Repeat the data word for word and skip the pictures.

-------- Data section

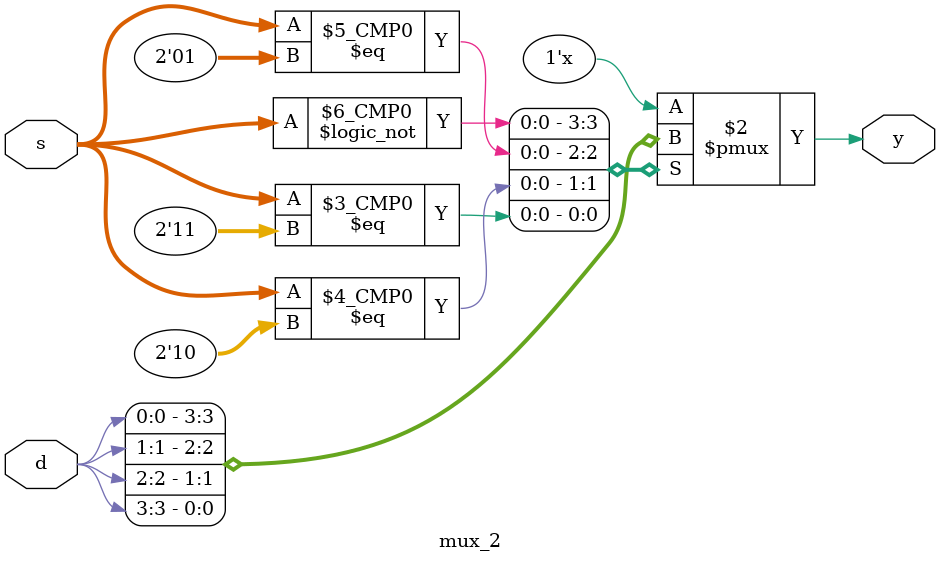
<source format=v>
`timescale 1ns / 1ps


module mux_2(
    input [3:0] d,
    input [1:0] s,
    output reg y
    );
    always@(*)
    begin
    case(s)
    2'b00:y=d[0];
    2'b01:y=d[1];
    2'b10:y=d[2];
    2'b11:y=d[3];
    endcase
    end
endmodule

</source>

----------------

◆ Response to the exercise:
<source format=v>
`timescale 1ns / 1ps


module mux_2(
    input [3:0] d,
    input [1:0] s,
    output reg y
    );
    always@(*)
    begin
    case(s)
    2'b00:y=d[0];
    2'b01:y=d[1];
    2'b10:y=d[2];
    2'b11:y=d[3];
    endcase
    end
endmodule

</source>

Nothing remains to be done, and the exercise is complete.